I know. I've done both. Not saying you were wrong, it's fine if you have the time and want to look like a cyclist. I like the purely aerobic approach, but anaerobic, with High Intensity Interval Training via resistance and weights, just like Cross Fit does, is the Fitness Industry trend. Long sub maximal cardio on a bike is not. Thus the nutritional component to maintain a 6-10% body fat percentage for your average folk is not the same. I never said you couldn't do it, I implied it was absurd to waste your time trying. Hence why all the guys Down Under, like Blackcat said last week, are gym buffs. Image to them is the bigger component. Cycling's approach only works for pros or people with way too much spare time. For me, I drop more weight if I add in more cardio. More than what the industry hard cores do. But that is my body. I lose a lot of body fat if I do weight training mixed with 45-60min pure cardio spells. Where as the fitness trend now, is to do them together, ala Cross Training. I don't like the group component of that.

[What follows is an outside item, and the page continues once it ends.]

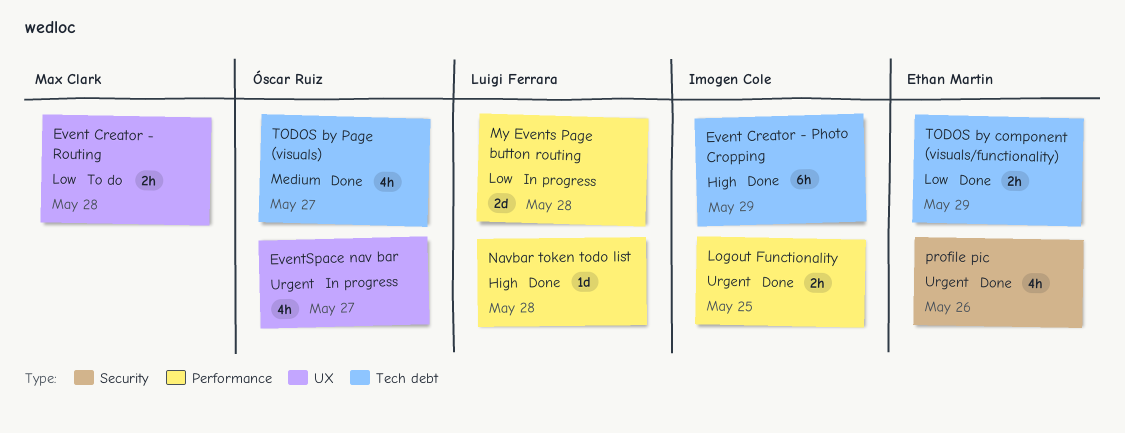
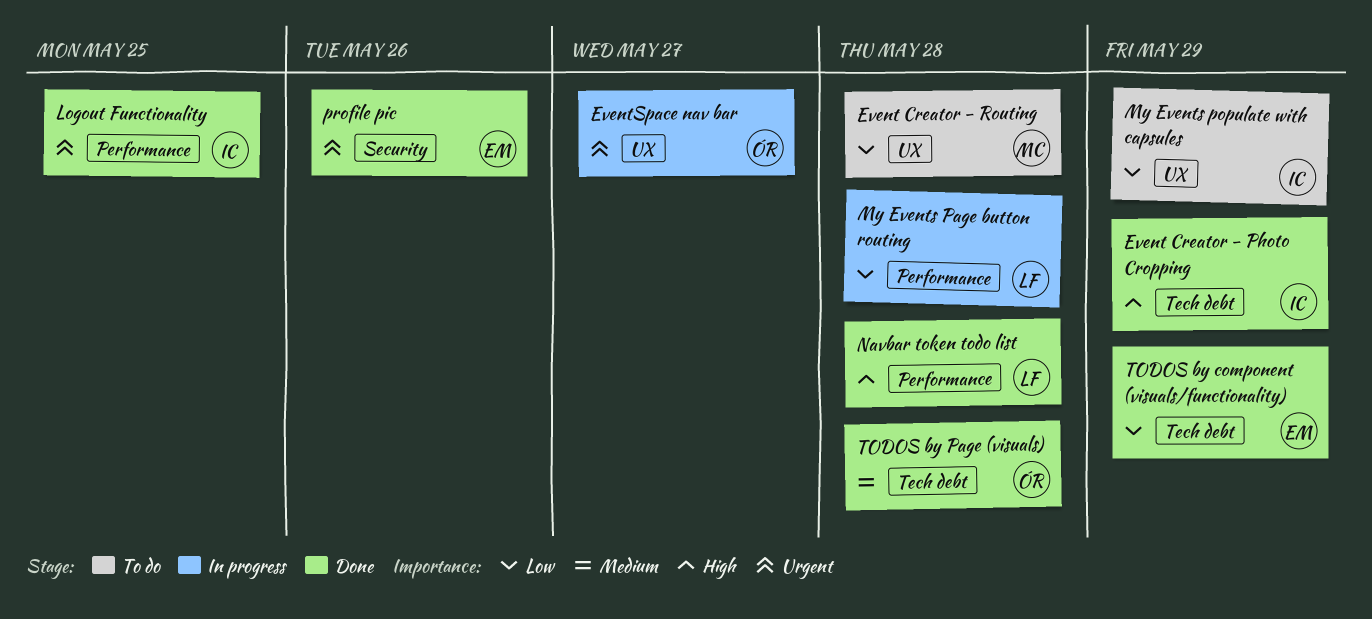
My Events populate with capsules: none -> present
TODOS by Page (visuals), due: May 27 -> May 28

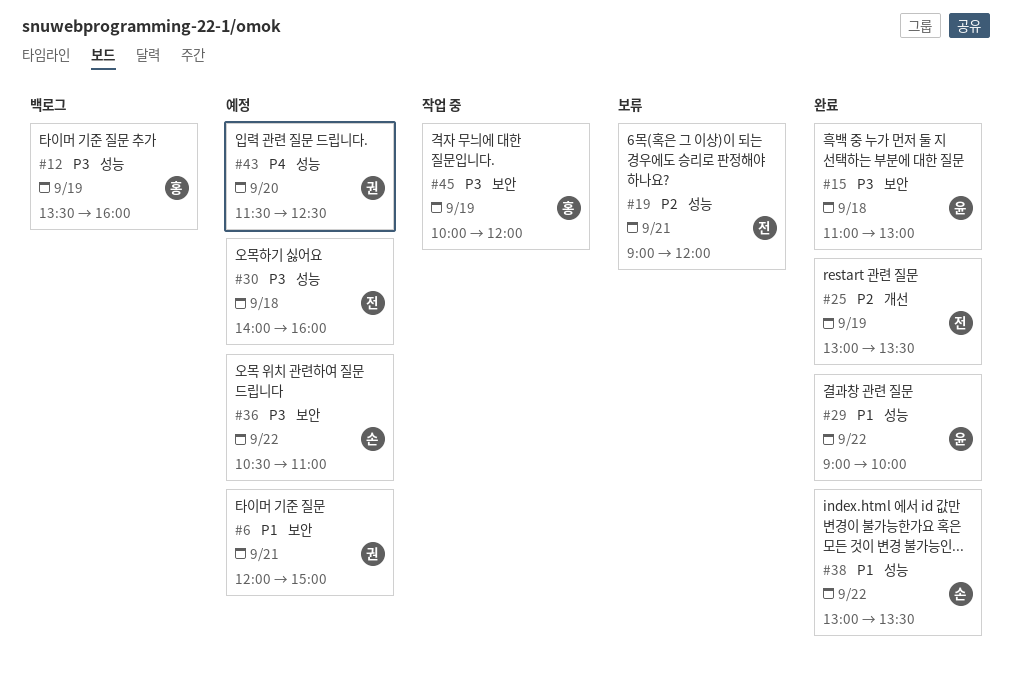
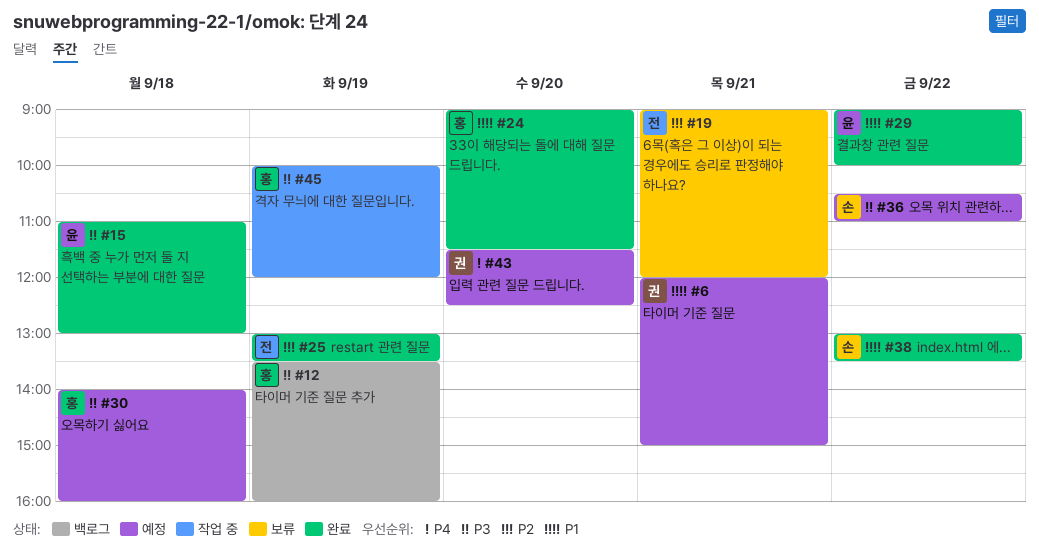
#24: none -> present
#30, owner: 전 -> 홍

The actual hardest part to follow, for most people, is the diet. They have the time for the fitness approach for exercise expenditure, but need to do pro cyclist level times to get away with what they eat. Well at least half of what they do. Do they? Nope. Once you get to a nice body weight with a body fat % it's easier to maintain. But for dropping it? The cycling method is not efficient enough for a high enough portion of those willing to exercise. Hence why the fitness industry focuses on HIIT. It's a modern dilemma. Now if this were 100 years ago, even 50-60 years ago I'd disagree. But it isn't. It's 2013 with bad nutrition, high energy processed foods and governments who love workers slaving forever during their working week. That is why I am saying you are wrong and it's a load of BS. It's simply UNACHIEVABLE for most people. Not for you? Fine, then you're lucky. But you are the exception, not the rule and this is majority rules. It always is with a total population topic. You alluded to all of this with market forces and economics. That comes down to time. You should have qualified what you said, or at least thought of what the average person can and is able to do in their daily exercise regime. That amounts to very specific and tailored plans, aka, not what cyclists do. The world would be better if people could spend hours riding a bike, but that ain't gonna happen.